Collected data
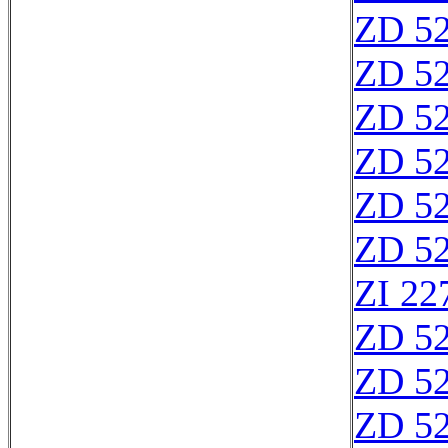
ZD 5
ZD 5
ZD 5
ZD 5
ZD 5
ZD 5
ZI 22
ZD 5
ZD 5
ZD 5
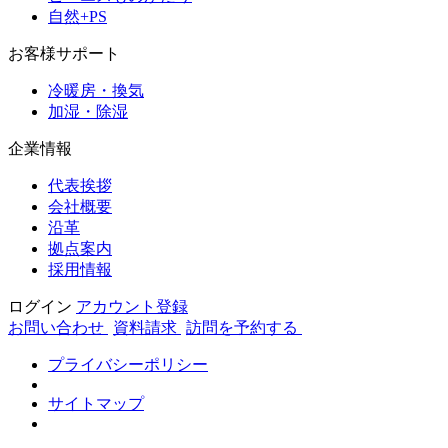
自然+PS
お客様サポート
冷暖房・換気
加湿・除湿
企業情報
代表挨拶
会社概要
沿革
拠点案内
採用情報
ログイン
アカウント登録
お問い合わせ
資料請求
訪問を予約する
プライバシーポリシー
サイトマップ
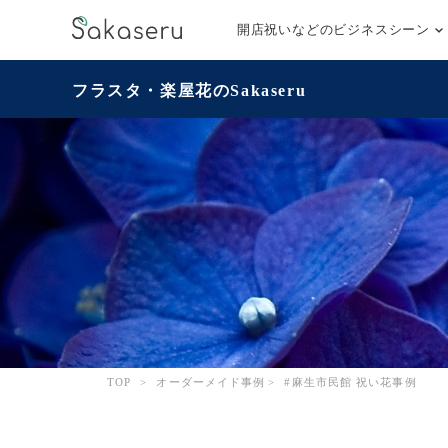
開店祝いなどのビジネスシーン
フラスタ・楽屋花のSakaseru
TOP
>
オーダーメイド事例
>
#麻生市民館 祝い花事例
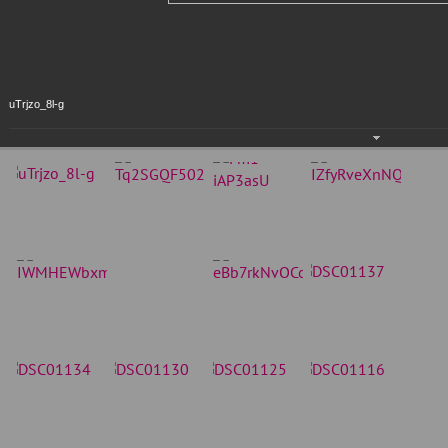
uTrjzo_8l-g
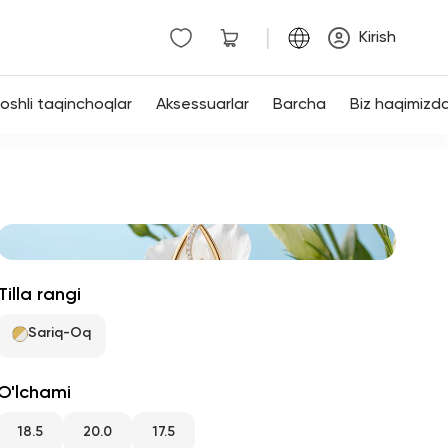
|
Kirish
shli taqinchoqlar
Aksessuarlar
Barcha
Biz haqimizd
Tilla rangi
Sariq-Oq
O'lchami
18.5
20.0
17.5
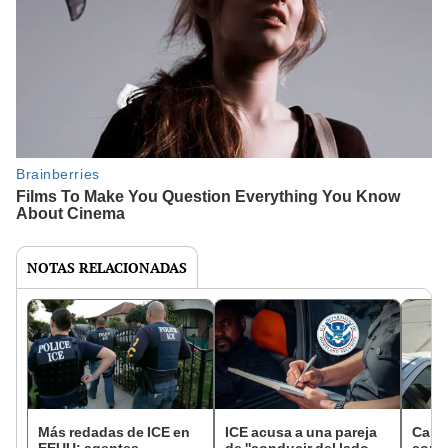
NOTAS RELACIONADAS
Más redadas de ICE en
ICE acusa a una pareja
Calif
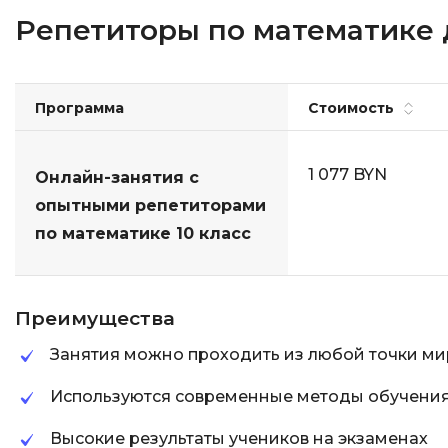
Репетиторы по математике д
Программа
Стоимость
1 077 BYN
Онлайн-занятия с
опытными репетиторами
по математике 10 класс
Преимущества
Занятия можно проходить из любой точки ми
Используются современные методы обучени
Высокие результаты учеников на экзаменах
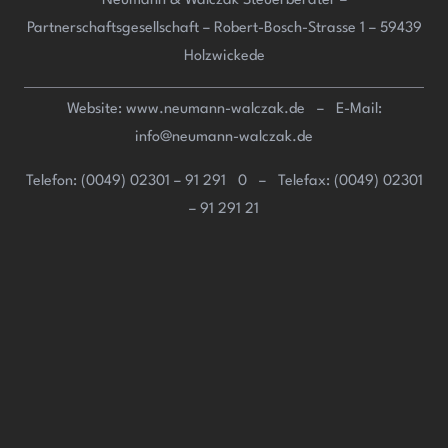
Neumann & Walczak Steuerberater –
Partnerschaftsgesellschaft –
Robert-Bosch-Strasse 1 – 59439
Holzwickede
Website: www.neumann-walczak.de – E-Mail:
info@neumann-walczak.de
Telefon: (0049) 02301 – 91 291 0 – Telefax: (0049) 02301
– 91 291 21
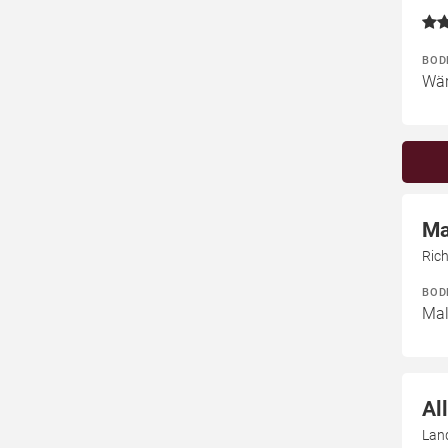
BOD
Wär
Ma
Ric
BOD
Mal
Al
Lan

### Exercise
I would like the exact lines from the data above, starting with the one that holds "Преимущества" and going on through the one that holds "Website: www.neumann-walczak.de –", without the pictures.

### Problem solution
Преимущества
Занятия можно проходить из любой точки ми
Используются современные методы обучени
Высокие результаты учеников на экзаменах
Neumann & Walczak Steuerberater –
Partnerschaftsgesellschaft –
Robert-Bosch-Strasse 1 – 59439
Holzwickede
Website: www.neumann-walczak.de – E-Mail:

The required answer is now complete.